Tras la muerte de su madre, Andrés empezó a pensar. Vera le gustaba mucho. Nada que ver con Mari Carmen: era hogareña, cariñosa, cocinaba bien y lo miraba con ternura.

—¿Cómo me casé con Mari Carmen?— se reprochaba —Esta es la mujer que merezco.

Un día, volvió del trabajo y encontró a Tania enferma en casa de Vera.

—Tuve que llamar al médico— le explicó Vera —Dale estas pastillas, que se quede aquí. La he puesto té con mermelada, déjala descansar.

Pasó la noche angustiado, y a la mañana siguiente corrió a verlas.

—La fiebre bajó al amanecer— le dijo Vera —No te preocupes, ve a trabajar.

Por la tarde, Tania, ya mejor pero débil, le sorprendió.

—Papá, ¿por qué no vivimos con tía Vera?— dijo de pronto —Yo la quiero de mamá.

Los dos adultos se miraron, incómodos pero conmovidos.

—Cariño, eso no se puede así…— tartamudeó Andrés.
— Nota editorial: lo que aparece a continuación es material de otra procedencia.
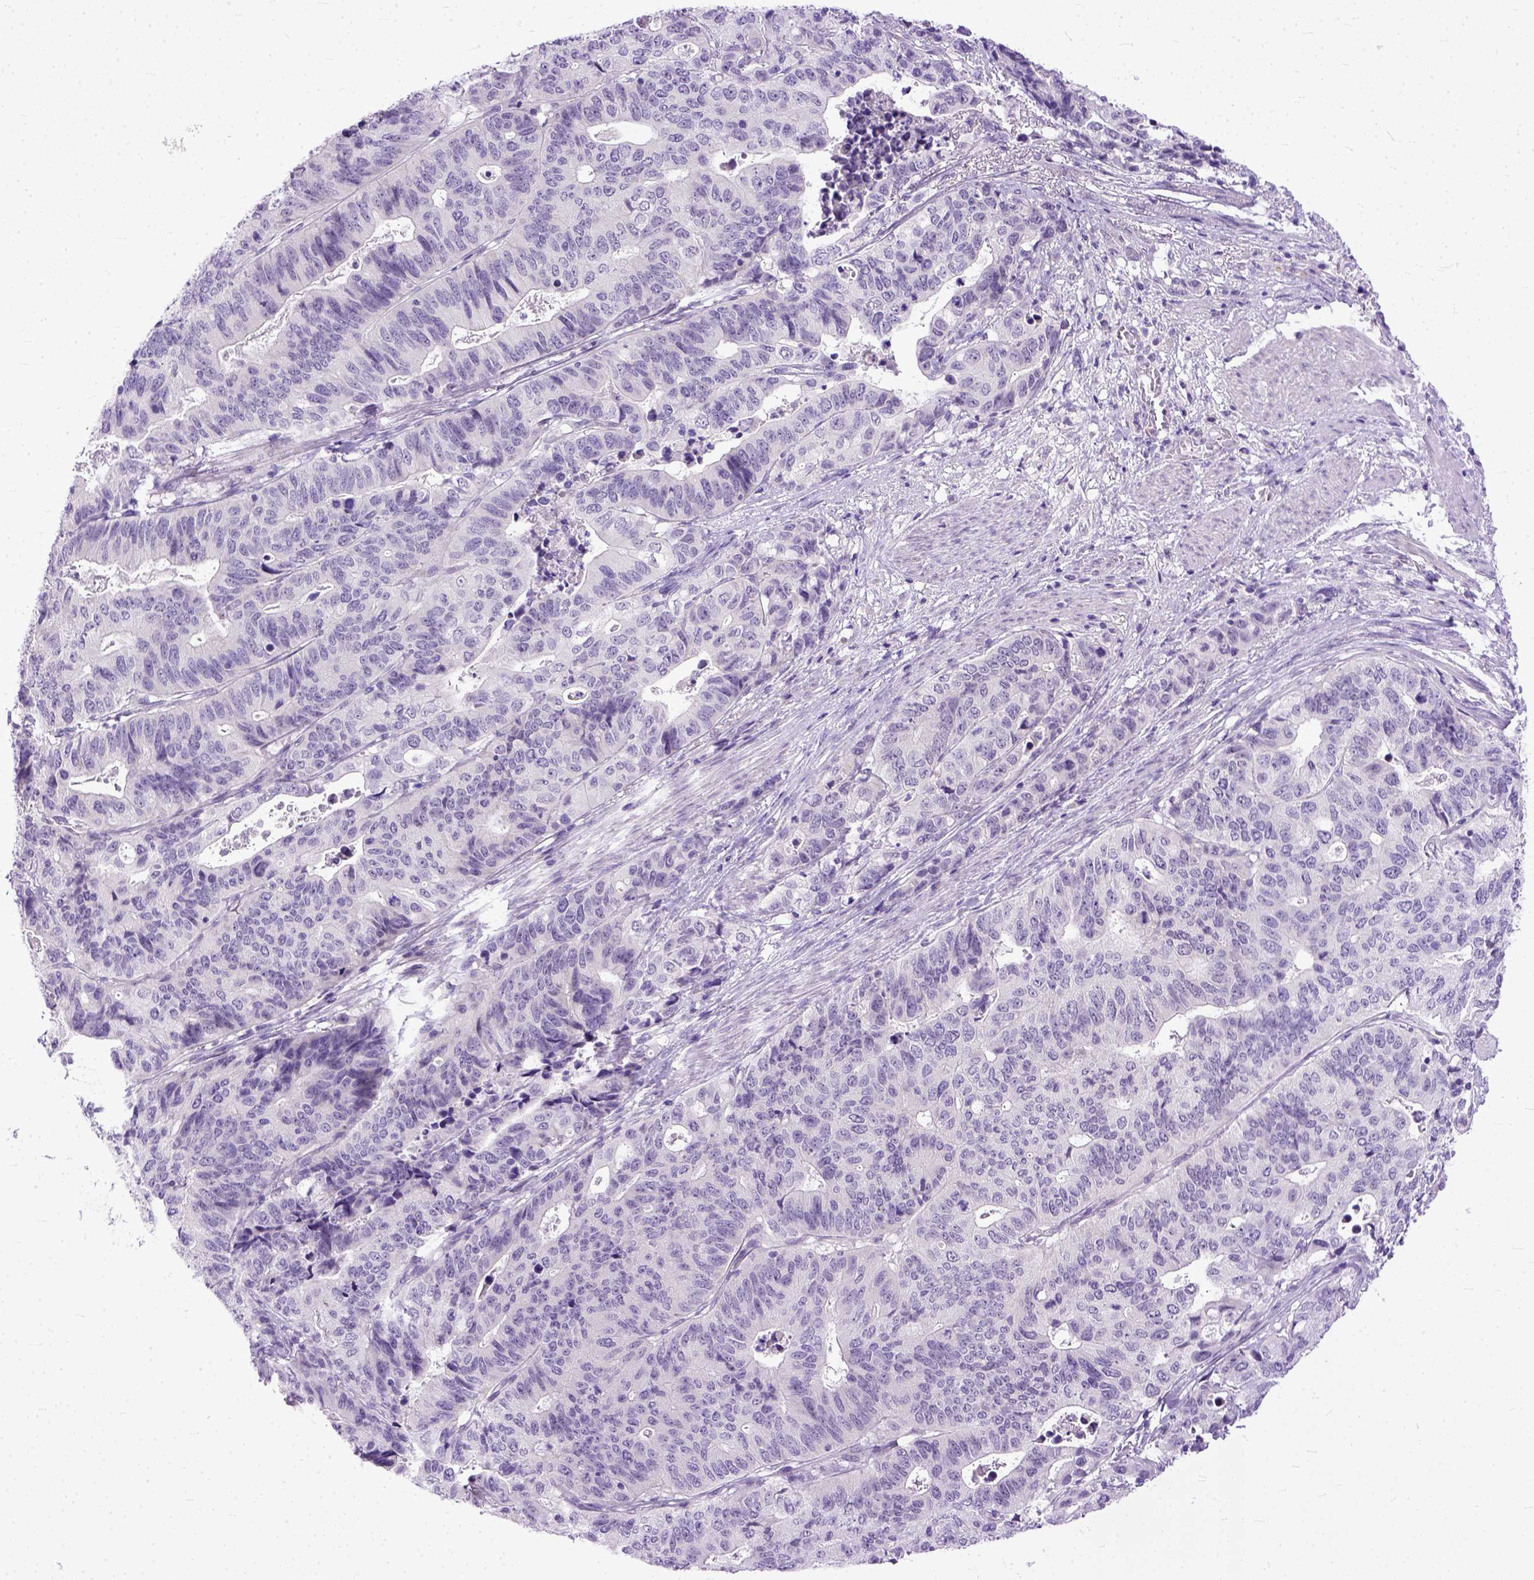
{"staining": {"intensity": "negative", "quantity": "none", "location": "none"}, "tissue": "stomach cancer", "cell_type": "Tumor cells", "image_type": "cancer", "snomed": [{"axis": "morphology", "description": "Adenocarcinoma, NOS"}, {"axis": "topography", "description": "Stomach, upper"}], "caption": "The histopathology image demonstrates no significant expression in tumor cells of adenocarcinoma (stomach).", "gene": "TCEAL7", "patient": {"sex": "female", "age": 67}}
—¿Por qué no?— murmuró Vera, ruborizándose —Tania tiene razón… En esa casa fría…— y se calló, avergonzada por haberlo sugerido.

Andrés se rió.

—Pues parece que mi hija nos ha resuelto el problema— dijo, tomándole la mano —Yo llevo tiempo pensándolo. Gracias por ofrecer lo que debería haber pedido yo.

Se casaron y fueron felices. Timi y Tania crecieron juntos, inseparables. A los quince y dieciséis años, sin darse cuenta, se enamoraron. Timi, alto y rubio de ojos azules, hacía suspirar a las chicas, pero solo tenía ojos para su “hermana”.

—Timi, ¿por qué siempre llevas a Tania?— le reclamaban.

—Porque es mi hermana, y que nadie se atreva a molestarla.

Pasaban los días leyendo, yendo al río o al bosque, hasta que Timi, ya con dieciocho, no pudo negárselo: amaba a Tania.

—¿Qué hago?— se desesperaba —Es mi hermana… ¿Cómo vivir sin ella?

Pero Tania sentía lo mismo. Cuando Timi se fue al servicio militar, ella lo despidió llorando. A su regreso, se abrazaron con tanta pasión que Vera lo entendió todo.

—Mamá, Timi quiere irse a la ciudad— confesó Tania llorando bajo el cerezo del jardín.

—Hija, sé lo que os pasa— Vera le reveló entonces la verdad —No sois hermanos.

La boda fue alegre y ruidosa. Un año después, nació su hijo Juanito. La familia era feliz, como siempre lo habían deseado.

Y así, sin más, te dejo la historia… ¿Verdad que es bonita?